On Page 18 there is a sample for vector Add the code is below. I would have expected the code to work as is. Then i noticed a bunch of variables missing. Once I fixed those the code still did not work. Then I realized that the logic in the kernel was wrong. The threads are now broken by 256 threads per block and a number of blocks depending on N. The logic actually should be:

i = threadIdx.x + blockDim.x * blockIdx.x;

Where do we post any corrections to the cuda programming guide?

Ramesh

// Device code
global void VecAdd(float* A, float* B, float* C)
{
int i = threadIdx.x;
if (i < N)
C[i] = A[i] + B[i];
}
// Host code
int main()
{
// Allocate vectors in device memory
size_t size = N * sizeof(float);
float* d_A;
cudaMalloc((void**)&d_A, size);
float* d_B;
cudaMalloc((void**)&d_B, size);
float* d_C;
cudaMalloc((void**)&d_C, size);
// Copy vectors from host memory to device memory
// h_A and h_B are input vectors stored in host memory
cudaMemcpy(d_A, h_A, size, cudaMemcpyHostToDevice);
cudaMemcpy(d_B, h_B, size, cudaMemcpyHostToDevice);
// Invoke kernel
int threadsPerBlock = 256;
int blocksPerGrid =
(N + threadsPerBlock – 1) / threadsPerBlock;
VecAdd<<<blocksPerGrid, threadsPerBlock>>>(d_A, d_B, d_C);
// Copy result from device memory to host memory
// h_C contains the result in host memory
cudaMemcpy(h_C, d_C, size, cudaMemcpyDeviceToHost);
// Free device memory
cudaFree(d_A);
cudaFree(d_B);
cudaFree(d_C);
}

What milkyway1 told was right. There’s an error in the CUDA Programming Guide. But I think the deal of this part is to show how to use memory management functions.

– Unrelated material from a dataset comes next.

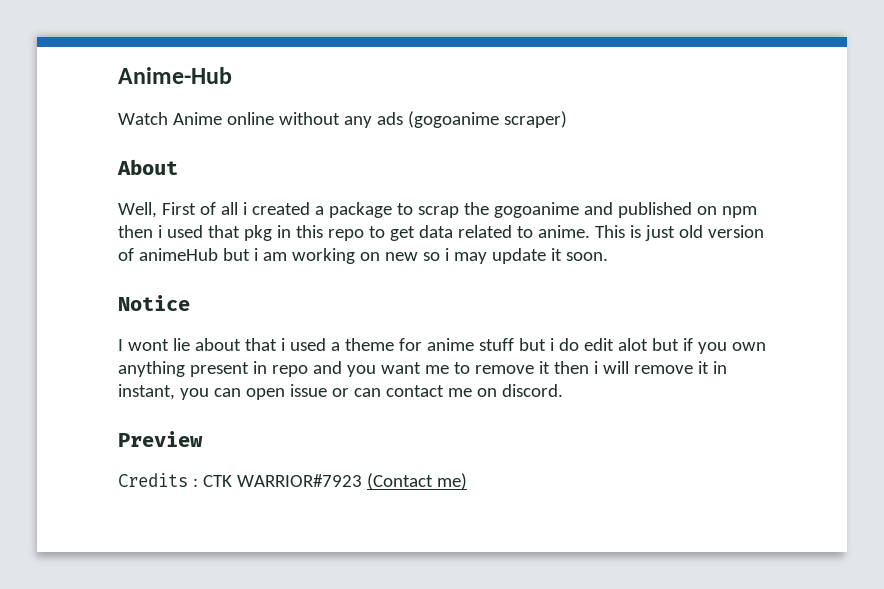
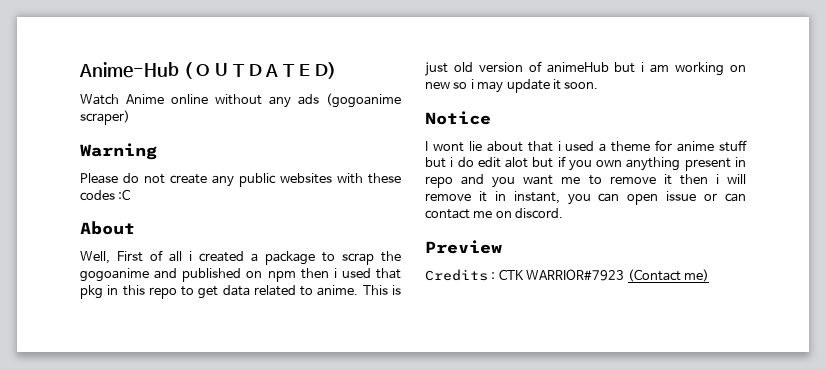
(232, 75) none -> [183,62,336,79] ( O U T D A T E D)
(567, 119) none -> [80,143,157,160] [80,173,401,187] [80,189,131,201] // Warning // Please do not create any public websites with these codes :C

I also found errors in programming guide as well. Sometimes it is annoying, at least when you were writing your first couple cuda scripts.
It’s good people can point them out, and they would be fixed with everybody’s help (at least I hope so)

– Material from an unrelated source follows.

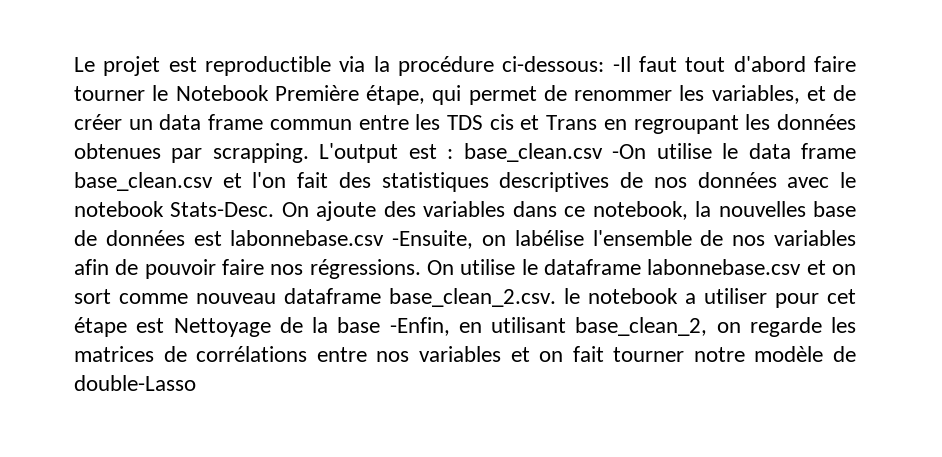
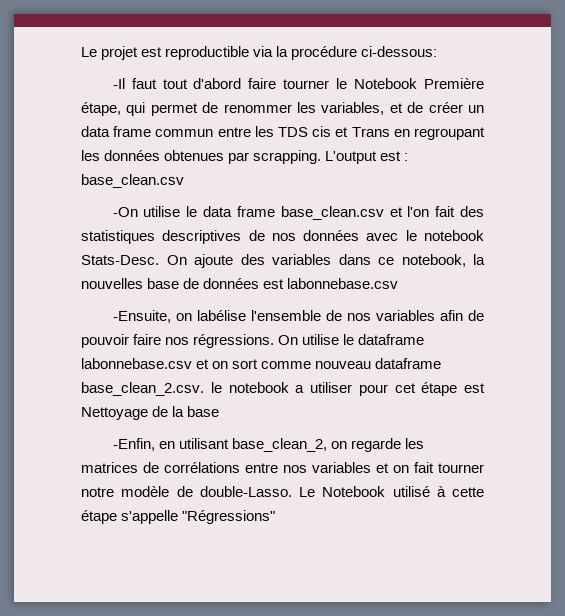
(605, 64) none -> (438, 51) //
(603, 152) none -> (184, 181) //
(385, 238) none -> (399, 283) //
(381, 325) none -> (220, 411) //
[74,375,196,391] double-Lasso -> [199,486,484,497] [81,510,276,524] double-Lasso. Le Notebook utilisé à cette étape s'appelle "Régressions"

Yes, please continue reporting any bugs you find and we will try and fix the documentation ASAP.

Will do so as I go through the guide.

The example on dynamic shared memory allocation in Section B.2.3 is not wrong as it stands, but it misses a discussion on alignment. It should make clear that a slight modification of the example such as this one doesn’t work:

extern __shared__ char array[];

__device__ void func()	  // __device__ or __global__ function

{

	short* array0 = (short*)array;

	float* array1 = (float*)&array0[127];

	int*   array2 =   (int*)&array1[64];

}